- Task description
Output, word for word, the lines of this listing that fall between the line with "87: (69, 148)" and the line with "130: (172, 221)", counting both of those lines, and no others.

- - -

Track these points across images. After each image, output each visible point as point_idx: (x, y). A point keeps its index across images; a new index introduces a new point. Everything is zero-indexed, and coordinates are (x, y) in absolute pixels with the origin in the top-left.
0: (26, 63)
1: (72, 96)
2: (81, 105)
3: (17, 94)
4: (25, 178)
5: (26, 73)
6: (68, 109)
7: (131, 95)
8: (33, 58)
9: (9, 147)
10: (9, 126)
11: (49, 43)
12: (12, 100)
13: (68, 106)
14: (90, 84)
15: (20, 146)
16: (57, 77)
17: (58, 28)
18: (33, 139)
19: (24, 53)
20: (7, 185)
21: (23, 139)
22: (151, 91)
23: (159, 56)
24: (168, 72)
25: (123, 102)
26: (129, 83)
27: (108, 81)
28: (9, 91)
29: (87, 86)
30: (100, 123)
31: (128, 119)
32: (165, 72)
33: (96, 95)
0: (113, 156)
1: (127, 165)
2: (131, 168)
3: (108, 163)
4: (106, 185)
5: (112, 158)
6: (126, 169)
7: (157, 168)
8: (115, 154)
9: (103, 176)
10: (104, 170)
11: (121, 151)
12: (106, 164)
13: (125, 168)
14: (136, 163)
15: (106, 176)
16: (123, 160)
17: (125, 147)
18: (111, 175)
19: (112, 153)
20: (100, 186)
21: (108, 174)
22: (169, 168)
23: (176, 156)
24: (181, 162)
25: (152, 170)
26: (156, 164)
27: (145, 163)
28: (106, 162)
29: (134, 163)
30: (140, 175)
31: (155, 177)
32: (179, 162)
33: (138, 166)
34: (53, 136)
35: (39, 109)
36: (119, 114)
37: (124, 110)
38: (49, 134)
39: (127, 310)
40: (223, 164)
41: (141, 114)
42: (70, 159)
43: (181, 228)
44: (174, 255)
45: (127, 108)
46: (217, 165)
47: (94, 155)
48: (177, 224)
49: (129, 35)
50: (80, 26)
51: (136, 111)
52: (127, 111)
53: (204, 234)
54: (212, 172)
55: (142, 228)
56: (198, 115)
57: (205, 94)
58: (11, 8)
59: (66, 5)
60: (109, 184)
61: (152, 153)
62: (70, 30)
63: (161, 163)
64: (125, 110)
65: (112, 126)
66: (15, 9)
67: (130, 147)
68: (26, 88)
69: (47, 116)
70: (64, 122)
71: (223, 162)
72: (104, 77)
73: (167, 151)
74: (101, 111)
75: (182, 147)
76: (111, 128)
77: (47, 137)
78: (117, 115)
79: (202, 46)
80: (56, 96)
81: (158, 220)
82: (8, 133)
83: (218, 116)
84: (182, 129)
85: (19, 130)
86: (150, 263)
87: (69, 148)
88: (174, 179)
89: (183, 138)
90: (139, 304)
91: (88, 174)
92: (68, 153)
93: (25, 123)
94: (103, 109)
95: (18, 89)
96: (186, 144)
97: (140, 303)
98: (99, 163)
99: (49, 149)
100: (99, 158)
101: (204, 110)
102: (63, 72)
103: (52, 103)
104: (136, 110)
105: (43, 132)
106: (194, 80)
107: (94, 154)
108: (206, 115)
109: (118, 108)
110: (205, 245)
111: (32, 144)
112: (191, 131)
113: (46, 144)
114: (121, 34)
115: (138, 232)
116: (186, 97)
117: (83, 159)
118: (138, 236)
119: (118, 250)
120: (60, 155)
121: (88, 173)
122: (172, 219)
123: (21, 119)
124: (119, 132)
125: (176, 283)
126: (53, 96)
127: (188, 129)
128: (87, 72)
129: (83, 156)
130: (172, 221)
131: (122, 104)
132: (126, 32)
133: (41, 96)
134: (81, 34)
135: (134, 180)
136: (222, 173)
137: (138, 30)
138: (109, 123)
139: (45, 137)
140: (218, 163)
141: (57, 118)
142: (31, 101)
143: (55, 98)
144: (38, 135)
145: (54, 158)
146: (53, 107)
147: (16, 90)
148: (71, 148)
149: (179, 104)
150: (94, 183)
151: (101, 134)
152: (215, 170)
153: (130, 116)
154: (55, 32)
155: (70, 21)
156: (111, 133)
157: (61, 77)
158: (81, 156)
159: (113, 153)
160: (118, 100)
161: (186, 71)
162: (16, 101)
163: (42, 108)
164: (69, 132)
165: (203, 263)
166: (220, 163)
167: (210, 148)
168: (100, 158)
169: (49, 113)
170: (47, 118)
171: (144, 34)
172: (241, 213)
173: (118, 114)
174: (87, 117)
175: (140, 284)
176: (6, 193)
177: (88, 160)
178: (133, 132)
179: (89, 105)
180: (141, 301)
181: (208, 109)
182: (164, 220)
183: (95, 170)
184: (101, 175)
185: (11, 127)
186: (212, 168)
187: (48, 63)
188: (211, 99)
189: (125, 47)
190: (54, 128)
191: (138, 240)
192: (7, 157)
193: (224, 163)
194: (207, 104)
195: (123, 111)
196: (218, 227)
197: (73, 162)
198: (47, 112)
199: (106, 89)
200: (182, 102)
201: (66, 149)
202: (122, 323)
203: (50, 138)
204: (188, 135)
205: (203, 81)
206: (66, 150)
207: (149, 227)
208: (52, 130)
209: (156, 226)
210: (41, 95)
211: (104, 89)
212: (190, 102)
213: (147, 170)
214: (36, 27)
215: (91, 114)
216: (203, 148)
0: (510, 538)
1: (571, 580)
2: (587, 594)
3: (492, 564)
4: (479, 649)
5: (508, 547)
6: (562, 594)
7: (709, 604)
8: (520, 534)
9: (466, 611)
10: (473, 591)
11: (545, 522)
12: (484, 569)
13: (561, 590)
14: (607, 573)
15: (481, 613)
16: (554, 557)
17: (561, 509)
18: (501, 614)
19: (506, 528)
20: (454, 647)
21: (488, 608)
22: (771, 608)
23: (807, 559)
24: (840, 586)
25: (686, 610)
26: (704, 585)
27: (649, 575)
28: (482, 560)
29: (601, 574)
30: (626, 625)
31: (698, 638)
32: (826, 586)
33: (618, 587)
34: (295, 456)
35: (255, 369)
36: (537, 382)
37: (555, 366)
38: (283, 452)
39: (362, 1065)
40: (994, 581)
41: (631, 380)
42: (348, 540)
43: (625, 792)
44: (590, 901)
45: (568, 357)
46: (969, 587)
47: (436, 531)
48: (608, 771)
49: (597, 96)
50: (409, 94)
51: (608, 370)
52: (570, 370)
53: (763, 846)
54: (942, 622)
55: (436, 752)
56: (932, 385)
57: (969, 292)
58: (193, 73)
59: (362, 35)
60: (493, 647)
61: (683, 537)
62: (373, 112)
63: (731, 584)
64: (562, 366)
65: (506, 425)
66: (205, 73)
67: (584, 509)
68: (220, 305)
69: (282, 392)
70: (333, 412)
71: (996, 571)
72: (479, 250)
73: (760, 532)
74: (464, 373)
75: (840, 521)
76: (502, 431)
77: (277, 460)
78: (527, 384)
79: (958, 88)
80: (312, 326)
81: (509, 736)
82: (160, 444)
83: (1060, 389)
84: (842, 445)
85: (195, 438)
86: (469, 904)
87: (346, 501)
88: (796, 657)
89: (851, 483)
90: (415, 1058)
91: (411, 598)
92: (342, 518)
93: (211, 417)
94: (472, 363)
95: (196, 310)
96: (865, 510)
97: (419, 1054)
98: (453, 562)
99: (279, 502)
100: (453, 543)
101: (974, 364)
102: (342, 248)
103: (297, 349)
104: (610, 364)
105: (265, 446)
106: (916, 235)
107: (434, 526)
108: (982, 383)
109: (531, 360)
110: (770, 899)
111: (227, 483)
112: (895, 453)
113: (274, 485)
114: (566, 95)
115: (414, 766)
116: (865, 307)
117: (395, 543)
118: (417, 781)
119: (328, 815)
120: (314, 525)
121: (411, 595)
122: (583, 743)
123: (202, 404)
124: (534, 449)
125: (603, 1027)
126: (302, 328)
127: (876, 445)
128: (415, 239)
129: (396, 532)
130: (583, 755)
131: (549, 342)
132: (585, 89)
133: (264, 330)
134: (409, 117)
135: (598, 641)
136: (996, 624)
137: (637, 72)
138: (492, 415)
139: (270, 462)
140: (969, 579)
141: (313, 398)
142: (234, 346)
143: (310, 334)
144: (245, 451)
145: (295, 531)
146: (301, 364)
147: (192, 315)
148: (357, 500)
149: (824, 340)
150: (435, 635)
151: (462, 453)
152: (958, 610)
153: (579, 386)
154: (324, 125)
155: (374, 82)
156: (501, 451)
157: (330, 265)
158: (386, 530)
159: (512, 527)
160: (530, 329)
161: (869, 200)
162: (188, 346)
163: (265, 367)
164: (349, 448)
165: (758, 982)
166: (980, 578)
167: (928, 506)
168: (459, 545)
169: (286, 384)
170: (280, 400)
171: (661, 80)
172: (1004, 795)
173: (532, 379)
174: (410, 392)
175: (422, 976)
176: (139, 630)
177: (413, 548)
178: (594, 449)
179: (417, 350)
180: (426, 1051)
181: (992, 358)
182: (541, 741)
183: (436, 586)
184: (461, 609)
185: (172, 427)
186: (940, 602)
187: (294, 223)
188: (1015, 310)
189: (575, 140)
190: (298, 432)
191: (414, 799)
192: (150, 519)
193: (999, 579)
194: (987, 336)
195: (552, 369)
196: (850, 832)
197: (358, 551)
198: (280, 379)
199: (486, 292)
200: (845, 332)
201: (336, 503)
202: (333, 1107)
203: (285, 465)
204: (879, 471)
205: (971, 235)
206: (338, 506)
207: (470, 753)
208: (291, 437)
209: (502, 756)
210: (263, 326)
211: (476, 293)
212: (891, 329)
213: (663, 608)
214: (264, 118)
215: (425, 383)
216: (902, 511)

- - -

- Answer box
87: (69, 148)
88: (174, 179)
89: (183, 138)
90: (139, 304)
91: (88, 174)
92: (68, 153)
93: (25, 123)
94: (103, 109)
95: (18, 89)
96: (186, 144)
97: (140, 303)
98: (99, 163)
99: (49, 149)
100: (99, 158)
101: (204, 110)
102: (63, 72)
103: (52, 103)
104: (136, 110)
105: (43, 132)
106: (194, 80)
107: (94, 154)
108: (206, 115)
109: (118, 108)
110: (205, 245)
111: (32, 144)
112: (191, 131)
113: (46, 144)
114: (121, 34)
115: (138, 232)
116: (186, 97)
117: (83, 159)
118: (138, 236)
119: (118, 250)
120: (60, 155)
121: (88, 173)
122: (172, 219)
123: (21, 119)
124: (119, 132)
125: (176, 283)
126: (53, 96)
127: (188, 129)
128: (87, 72)
129: (83, 156)
130: (172, 221)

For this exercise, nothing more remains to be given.